What you have to do:
Please retype the data below in full.
== Data section ==
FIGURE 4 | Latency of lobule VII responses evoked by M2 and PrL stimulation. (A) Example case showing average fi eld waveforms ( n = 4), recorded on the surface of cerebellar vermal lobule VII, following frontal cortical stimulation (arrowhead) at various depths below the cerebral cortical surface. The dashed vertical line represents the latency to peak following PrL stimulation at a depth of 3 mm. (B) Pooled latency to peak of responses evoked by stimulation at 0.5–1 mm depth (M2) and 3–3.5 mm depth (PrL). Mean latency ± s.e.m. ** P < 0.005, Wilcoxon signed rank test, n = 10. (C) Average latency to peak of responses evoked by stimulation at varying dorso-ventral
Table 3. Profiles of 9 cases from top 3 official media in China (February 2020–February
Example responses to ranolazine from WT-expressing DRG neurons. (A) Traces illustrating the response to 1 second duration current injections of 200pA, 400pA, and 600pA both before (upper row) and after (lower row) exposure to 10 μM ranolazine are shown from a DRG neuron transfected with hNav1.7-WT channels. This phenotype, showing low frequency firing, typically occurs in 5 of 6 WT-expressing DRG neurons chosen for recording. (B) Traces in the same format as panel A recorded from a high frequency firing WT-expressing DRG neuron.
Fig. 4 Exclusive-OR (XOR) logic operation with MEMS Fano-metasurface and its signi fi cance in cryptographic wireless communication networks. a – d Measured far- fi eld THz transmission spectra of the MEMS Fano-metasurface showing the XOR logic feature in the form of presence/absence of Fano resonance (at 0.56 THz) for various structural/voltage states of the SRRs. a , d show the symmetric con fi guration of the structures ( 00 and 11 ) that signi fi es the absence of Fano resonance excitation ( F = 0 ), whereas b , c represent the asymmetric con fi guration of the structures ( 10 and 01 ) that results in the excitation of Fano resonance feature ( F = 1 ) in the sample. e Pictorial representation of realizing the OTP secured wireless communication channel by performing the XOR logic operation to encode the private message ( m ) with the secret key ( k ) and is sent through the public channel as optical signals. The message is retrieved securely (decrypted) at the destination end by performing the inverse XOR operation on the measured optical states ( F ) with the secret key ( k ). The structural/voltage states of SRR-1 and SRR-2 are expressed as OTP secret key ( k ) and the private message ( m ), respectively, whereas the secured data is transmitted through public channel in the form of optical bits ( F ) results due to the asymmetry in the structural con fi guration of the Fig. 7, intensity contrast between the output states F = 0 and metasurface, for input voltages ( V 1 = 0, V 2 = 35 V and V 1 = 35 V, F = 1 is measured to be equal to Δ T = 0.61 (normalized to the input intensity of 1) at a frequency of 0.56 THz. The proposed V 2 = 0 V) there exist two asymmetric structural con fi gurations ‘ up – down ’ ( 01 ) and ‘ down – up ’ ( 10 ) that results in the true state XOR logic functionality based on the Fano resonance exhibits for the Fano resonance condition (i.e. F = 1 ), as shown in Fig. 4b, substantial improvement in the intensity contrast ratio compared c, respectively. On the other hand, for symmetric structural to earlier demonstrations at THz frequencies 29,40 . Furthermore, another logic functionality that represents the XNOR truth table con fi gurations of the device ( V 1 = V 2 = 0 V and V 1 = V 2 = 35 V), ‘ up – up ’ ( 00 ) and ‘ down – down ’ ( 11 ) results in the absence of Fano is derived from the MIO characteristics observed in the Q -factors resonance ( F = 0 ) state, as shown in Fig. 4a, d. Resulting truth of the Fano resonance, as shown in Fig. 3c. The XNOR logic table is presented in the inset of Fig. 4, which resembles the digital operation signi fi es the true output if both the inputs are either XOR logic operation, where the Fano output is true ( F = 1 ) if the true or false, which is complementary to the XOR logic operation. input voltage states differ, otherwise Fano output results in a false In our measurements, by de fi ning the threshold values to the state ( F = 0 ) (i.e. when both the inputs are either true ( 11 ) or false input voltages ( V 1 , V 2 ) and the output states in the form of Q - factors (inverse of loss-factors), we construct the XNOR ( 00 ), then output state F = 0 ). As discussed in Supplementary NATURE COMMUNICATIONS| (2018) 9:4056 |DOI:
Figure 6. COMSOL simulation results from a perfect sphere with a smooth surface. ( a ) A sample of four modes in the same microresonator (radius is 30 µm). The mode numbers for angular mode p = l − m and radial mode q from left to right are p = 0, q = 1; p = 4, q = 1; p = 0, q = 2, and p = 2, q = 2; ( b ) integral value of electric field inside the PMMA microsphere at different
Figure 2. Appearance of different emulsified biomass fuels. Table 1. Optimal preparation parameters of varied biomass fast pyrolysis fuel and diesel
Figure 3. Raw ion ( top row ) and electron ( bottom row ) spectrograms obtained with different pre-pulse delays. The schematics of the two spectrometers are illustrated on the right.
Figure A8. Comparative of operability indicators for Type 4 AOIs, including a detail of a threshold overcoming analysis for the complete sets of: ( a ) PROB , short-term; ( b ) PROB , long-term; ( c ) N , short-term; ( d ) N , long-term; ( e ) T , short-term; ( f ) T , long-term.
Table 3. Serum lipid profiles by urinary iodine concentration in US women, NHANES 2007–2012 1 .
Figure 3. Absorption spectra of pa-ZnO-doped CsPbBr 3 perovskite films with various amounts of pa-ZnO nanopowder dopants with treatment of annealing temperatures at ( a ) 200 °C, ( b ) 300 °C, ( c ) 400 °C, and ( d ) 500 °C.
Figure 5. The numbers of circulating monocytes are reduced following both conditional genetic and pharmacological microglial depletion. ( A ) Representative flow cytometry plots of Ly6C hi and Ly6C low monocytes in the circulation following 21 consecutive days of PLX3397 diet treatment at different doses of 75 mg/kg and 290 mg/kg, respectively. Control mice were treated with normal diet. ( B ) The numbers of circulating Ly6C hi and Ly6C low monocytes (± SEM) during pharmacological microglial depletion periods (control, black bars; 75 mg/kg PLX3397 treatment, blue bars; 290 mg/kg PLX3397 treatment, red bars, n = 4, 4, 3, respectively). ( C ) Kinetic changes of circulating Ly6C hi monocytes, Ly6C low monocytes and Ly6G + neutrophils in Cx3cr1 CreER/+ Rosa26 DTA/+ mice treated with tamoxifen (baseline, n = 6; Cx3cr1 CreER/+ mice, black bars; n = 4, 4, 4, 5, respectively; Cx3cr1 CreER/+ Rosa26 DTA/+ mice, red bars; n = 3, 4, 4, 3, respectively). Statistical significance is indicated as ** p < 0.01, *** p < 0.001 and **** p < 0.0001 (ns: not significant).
===
Result below:
FIGURE 4 | Latency of lobule VII responses evoked by M2 and PrL stimulation. (A) Example case showing average fi eld waveforms ( n = 4), recorded on the surface of cerebellar vermal lobule VII, following frontal cortical stimulation (arrowhead) at various depths below the cerebral cortical surface. The dashed vertical line represents the latency to peak following PrL stimulation at a depth of 3 mm. (B) Pooled latency to peak of responses evoked by stimulation at 0.5–1 mm depth (M2) and 3–3.5 mm depth (PrL). Mean latency ± s.e.m. ** P < 0.005, Wilcoxon signed rank test, n = 10. (C) Average latency to peak of responses evoked by stimulation at varying dorso-ventral
Table 3. Profiles of 9 cases from top 3 official media in China (February 2020–February
Example responses to ranolazine from WT-expressing DRG neurons. (A) Traces illustrating the response to 1 second duration current injections of 200pA, 400pA, and 600pA both before (upper row) and after (lower row) exposure to 10 μM ranolazine are shown from a DRG neuron transfected with hNav1.7-WT channels. This phenotype, showing low frequency firing, typically occurs in 5 of 6 WT-expressing DRG neurons chosen for recording. (B) Traces in the same format as panel A recorded from a high frequency firing WT-expressing DRG neuron.
Fig. 4 Exclusive-OR (XOR) logic operation with MEMS Fano-metasurface and its signi fi cance in cryptographic wireless communication networks. a – d Measured far- fi eld THz transmission spectra of the MEMS Fano-metasurface showing the XOR logic feature in the form of presence/absence of Fano resonance (at 0.56 THz) for various structural/voltage states of the SRRs. a , d show the symmetric con fi guration of the structures ( 00 and 11 ) that signi fi es the absence of Fano resonance excitation ( F = 0 ), whereas b , c represent the asymmetric con fi guration of the structures ( 10 and 01 ) that results in the excitation of Fano resonance feature ( F = 1 ) in the sample. e Pictorial representation of realizing the OTP secured wireless communication channel by performing the XOR logic operation to encode the private message ( m ) with the secret key ( k ) and is sent through the public channel as optical signals. The message is retrieved securely (decrypted) at the destination end by performing the inverse XOR operation on the measured optical states ( F ) with the secret key ( k ). The structural/voltage states of SRR-1 and SRR-2 are expressed as OTP secret key ( k ) and the private message ( m ), respectively, whereas the secured data is transmitted through public channel in the form of optical bits ( F ) results due to the asymmetry in the structural con fi guration of the Fig. 7, intensity contrast between the output states F = 0 and metasurface, for input voltages ( V 1 = 0, V 2 = 35 V and V 1 = 35 V, F = 1 is measured to be equal to Δ T = 0.61 (normalized to the input intensity of 1) at a frequency of 0.56 THz. The proposed V 2 = 0 V) there exist two asymmetric structural con fi gurations ‘ up – down ’ ( 01 ) and ‘ down – up ’ ( 10 ) that results in the true state XOR logic functionality based on the Fano resonance exhibits for the Fano resonance condition (i.e. F = 1 ), as shown in Fig. 4b, substantial improvement in the intensity contrast ratio compared c, respectively. On the other hand, for symmetric structural to earlier demonstrations at THz frequencies 29,40 . Furthermore, another logic functionality that represents the XNOR truth table con fi gurations of the device ( V 1 = V 2 = 0 V and V 1 = V 2 = 35 V), ‘ up – up ’ ( 00 ) and ‘ down – down ’ ( 11 ) results in the absence of Fano is derived from the MIO characteristics observed in the Q -factors resonance ( F = 0 ) state, as shown in Fig. 4a, d. Resulting truth of the Fano resonance, as shown in Fig. 3c. The XNOR logic table is presented in the inset of Fig. 4, which resembles the digital operation signi fi es the true output if both the inputs are either XOR logic operation, where the Fano output is true ( F = 1 ) if the true or false, which is complementary to the XOR logic operation. input voltage states differ, otherwise Fano output results in a false In our measurements, by de fi ning the threshold values to the state ( F = 0 ) (i.e. when both the inputs are either true ( 11 ) or false input voltages ( V 1 , V 2 ) and the output states in the form of Q - factors (inverse of loss-factors), we construct the XNOR ( 00 ), then output state F = 0 ). As discussed in Supplementary NATURE COMMUNICATIONS| (2018) 9:4056 |DOI:
Figure 6. COMSOL simulation results from a perfect sphere with a smooth surface. ( a ) A sample of four modes in the same microresonator (radius is 30 µm). The mode numbers for angular mode p = l − m and radial mode q from left to right are p = 0, q = 1; p = 4, q = 1; p = 0, q = 2, and p = 2, q = 2; ( b ) integral value of electric field inside the PMMA microsphere at different
Figure 2. Appearance of different emulsified biomass fuels. Table 1. Optimal preparation parameters of varied biomass fast pyrolysis fuel and diesel
Figure 3. Raw ion ( top row ) and electron ( bottom row ) spectrograms obtained with different pre-pulse delays. The schematics of the two spectrometers are illustrated on the right.
Figure A8. Comparative of operability indicators for Type 4 AOIs, including a detail of a threshold overcoming analysis for the complete sets of: ( a ) PROB , short-term; ( b ) PROB , long-term; ( c ) N , short-term; ( d ) N , long-term; ( e ) T , short-term; ( f ) T , long-term.
Table 3. Serum lipid profiles by urinary iodine concentration in US women, NHANES 2007–2012 1 .
Figure 3. Absorption spectra of pa-ZnO-doped CsPbBr 3 perovskite films with various amounts of pa-ZnO nanopowder dopants with treatment of annealing temperatures at ( a ) 200 °C, ( b ) 300 °C, ( c ) 400 °C, and ( d ) 500 °C.
Figure 5. The numbers of circulating monocytes are reduced following both conditional genetic and pharmacological microglial depletion. ( A ) Representative flow cytometry plots of Ly6C hi and Ly6C low monocytes in the circulation following 21 consecutive days of PLX3397 diet treatment at different doses of 75 mg/kg and 290 mg/kg, respectively. Control mice were treated with normal diet. ( B ) The numbers of circulating Ly6C hi and Ly6C low monocytes (± SEM) during pharmacological microglial depletion periods (control, black bars; 75 mg/kg PLX3397 treatment, blue bars; 290 mg/kg PLX3397 treatment, red bars, n = 4, 4, 3, respectively). ( C ) Kinetic changes of circulating Ly6C hi monocytes, Ly6C low monocytes and Ly6G + neutrophils in Cx3cr1 CreER/+ Rosa26 DTA/+ mice treated with tamoxifen (baseline, n = 6; Cx3cr1 CreER/+ mice, black bars; n = 4, 4, 4, 5, respectively; Cx3cr1 CreER/+ Rosa26 DTA/+ mice, red bars; n = 3, 4, 4, 3, respectively). Statistical significance is indicated as ** p < 0.01, *** p < 0.001 and **** p < 0.0001 (ns: not significant).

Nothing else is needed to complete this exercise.